At least that's how it appears at the moment.
Then again, supposedly the bar is hell. They asked me a few extremely basic technical questions in the screening interview, and then I was told I was the only person who got them all right. A buddy of mine who's hiring (but is not allowed to hire in the US) gave me a mock interview and basically told me even basic competence is rare, and the technical interview for a normal company is basically testing to make sure you aren't a complete fraud. Some of the stories he told me about fraud in the hiring process blew my mind with their brazenness.
I've been on both sides of interviewing. For better or for worse leetcode style stuff has become the standardized testing of hiring. Generally better since you can't really grind leetcode enough and still pass tech interviews if you have a <100 IQ. But it also rewards smart dorks who mercilessly study it but are otherwise shit developers.

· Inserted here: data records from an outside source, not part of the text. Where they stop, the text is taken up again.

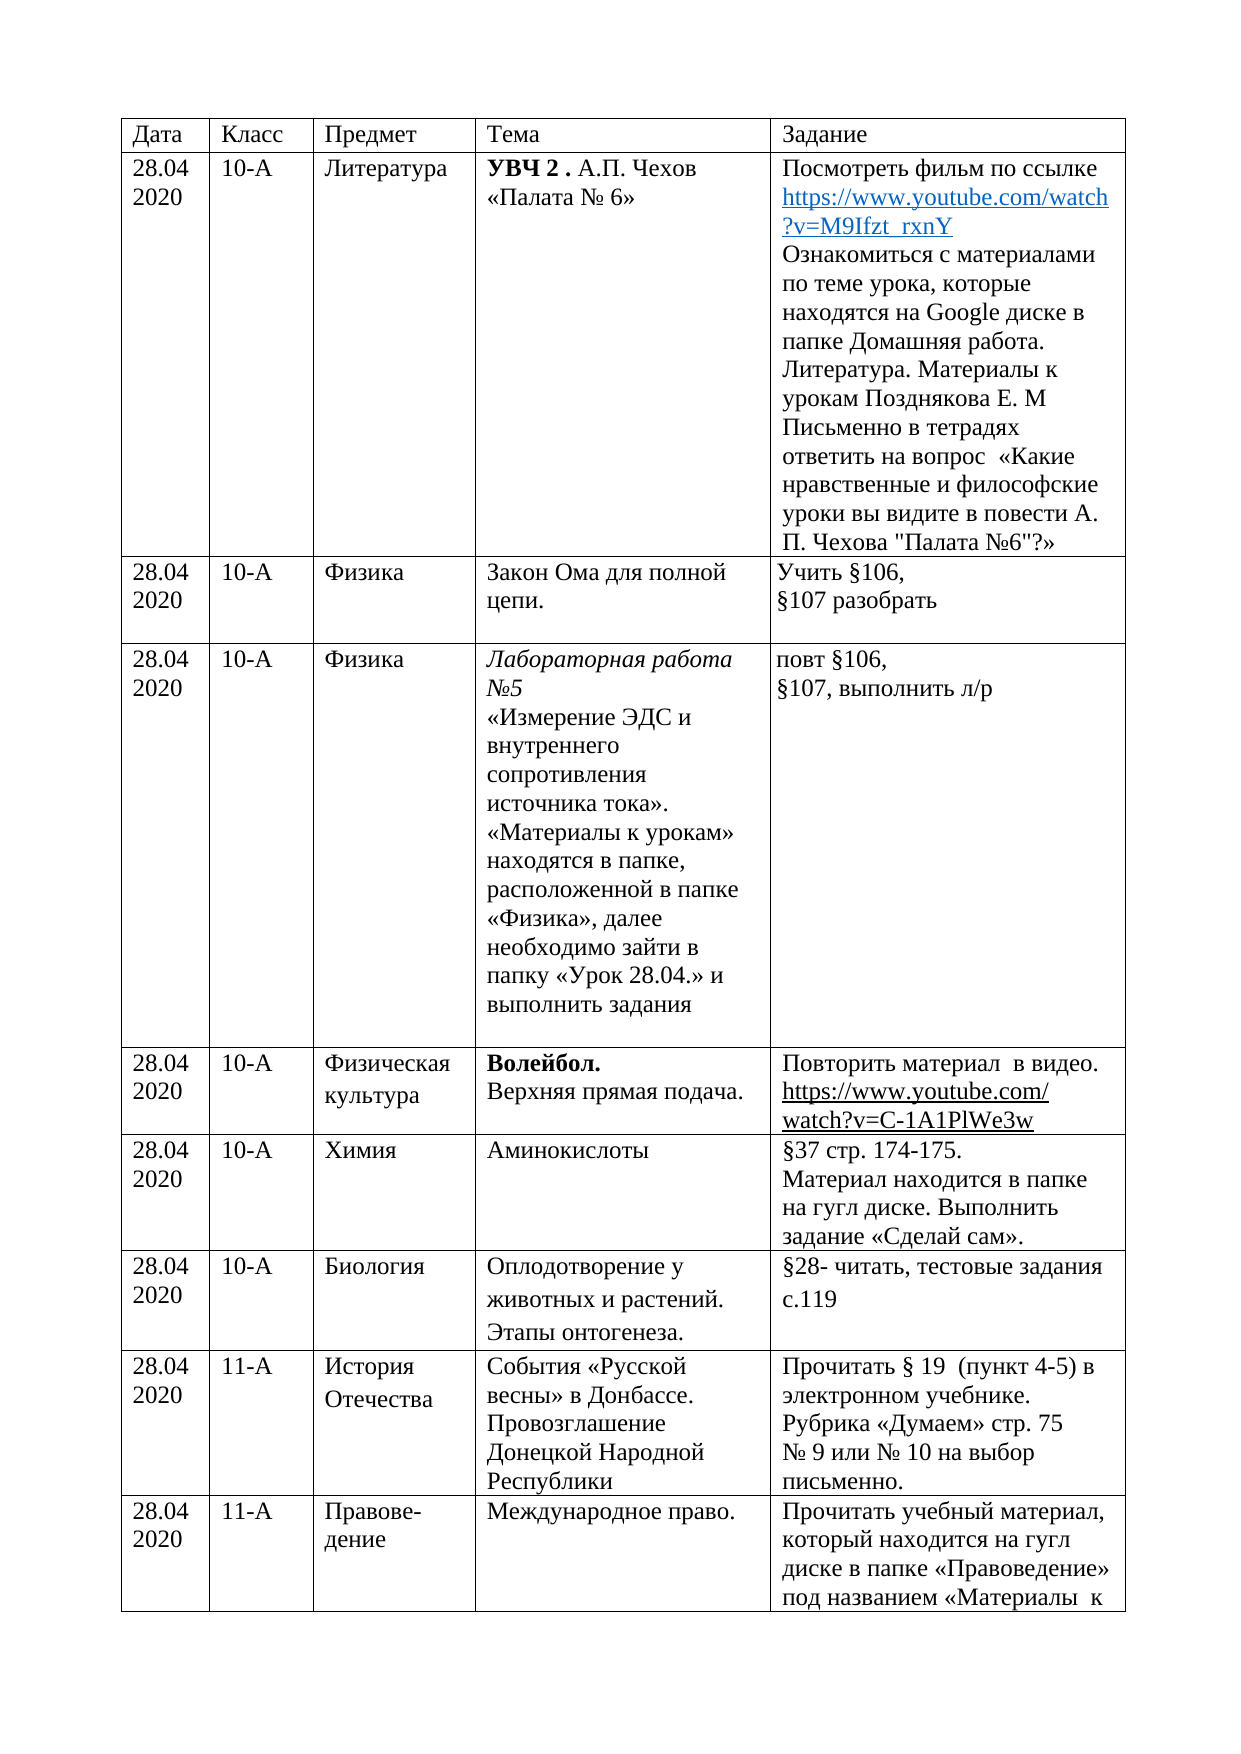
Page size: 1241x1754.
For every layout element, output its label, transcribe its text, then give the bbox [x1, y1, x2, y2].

table_cell Литература [314, 153, 475, 556]
table_cell 10-А [210, 1251, 313, 1350]
table_cell 10-А [210, 644, 313, 1047]
table_cell Посмотреть фильм по ссылке https://www.youtube.com/watch?v=M9Ifzt_rxnY Ознакомиться с материалами по теме урока, которые находятся на Google диске в папке Домашняя работа. Литература. Материалы к урокам Позднякова Е. М Письменно в тетрадях ответить на вопрос «Какие нравственные и философские уроки вы видите в повести А. П. Чехова "Палата №6"?» [771, 153, 1125, 556]
table_cell Оплодотворение у животных и растений. Этапы онтогенеза. [476, 1251, 770, 1350]
table_cell повт §106, §107, выполнить л/р [771, 644, 1125, 1047]
table_cell 10-А [210, 153, 313, 556]
table_cell Учить §106, §107 разобрать [771, 557, 1125, 643]
table_cell §37 стр. 174-175. Материал находится в папке на гугл диске. Выполнить задание «Сделай сам». [771, 1135, 1125, 1250]
table_cell 28.042020 [122, 1496, 209, 1611]
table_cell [771, 1496, 1125, 1611]
table_cell 11-А [210, 1496, 313, 1611]
table_cell 28.042020 [122, 1251, 209, 1350]
table_cell Лабораторная работа №5 «Измерение ЭДС и внутреннего сопротивления источника тока». «Материалы к урокам» находятся в папке, расположенной в папке «Физика», далее необходимо зайти в папку «Урок 28.04.» и выполнить задания [476, 644, 770, 1047]
table_cell Физика [314, 644, 475, 1047]
table_cell 10-А [210, 557, 313, 643]
table_header Дата [122, 119, 209, 152]
table_cell 28.042020 [122, 644, 209, 1047]
table_cell 28.042020 [122, 557, 209, 643]
table_header Класс [210, 119, 313, 152]
table_cell События «Русской весны» в Донбассе. Провозглашение Донецкой Народной Республики [476, 1351, 770, 1495]
table_header Предмет [314, 119, 475, 152]
table_cell 28.042020 [122, 153, 209, 556]
table_cell Повторить материал в видео. https://www.youtube.com/watch?v=C-1A1PlWe3w [771, 1048, 1125, 1134]
table_cell Физическая культура [314, 1048, 475, 1134]
table_cell 28.042020 [122, 1048, 209, 1134]
table_cell §28- читать, тестовые задания с.119 [771, 1251, 1125, 1350]
table_cell 11-А [210, 1351, 313, 1495]
table_cell Волейбол. Верхняя прямая подача. [476, 1048, 770, 1134]
table_cell Химия [314, 1135, 475, 1250]
table_header Задание [771, 119, 1125, 152]
table_cell Аминокислоты [476, 1135, 770, 1250]
table_cell 10-А [210, 1135, 313, 1250]
table_cell Международное право. [476, 1496, 770, 1611]
table_cell Прочитать § 19 (пункт 4-5) в электронном учебнике. Рубрика «Думаем» стр. 75 № 9 или № 10 на выбор письменно. [771, 1351, 1125, 1495]
table_cell Биология [314, 1251, 475, 1350]
table_cell История Отечества [314, 1351, 475, 1495]
table_cell 10-А [210, 1048, 313, 1134]
table_cell 28.042020 [122, 1351, 209, 1495]
table_cell Правове- дение [314, 1496, 475, 1611]
table_cell Физика [314, 557, 475, 643]
table_cell Закон Ома для полной цепи. [476, 557, 770, 643]
table_header Тема [476, 119, 770, 152]
table_cell 28.042020 [122, 1135, 209, 1250]
table_cell УВЧ 2 . А.П. Чехов «Палата № 6» [476, 153, 770, 556]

You definitely lose people sometimes because they brainfart during one of them, or they get anxious and underperform. More experienced interviewers know this and get a sense fairly quickly if you're going to actually get the right answer if you have more time and lower pressure. The best companies use these very quantitative measures as foils to have more qualitative deep technical conversations and see how well you work together. People get hired all of the time even though they thought they failed the coding interview since they didn't get the right answer or they only wrote out an O(N^2) solution but were clearly on the right track in discussions for an O(N) one and they thought you were cool and reasonable.
Maddeningly, you never truly know why you fail most interviews. Try not to read too much into it if you do.
Yes, there's an adverse selection problem. The people looking for jobs tend to be terrible. (Also if a job opening exists, it probably sucks: good people fleeing a shit show or because incompetent hires were fired.)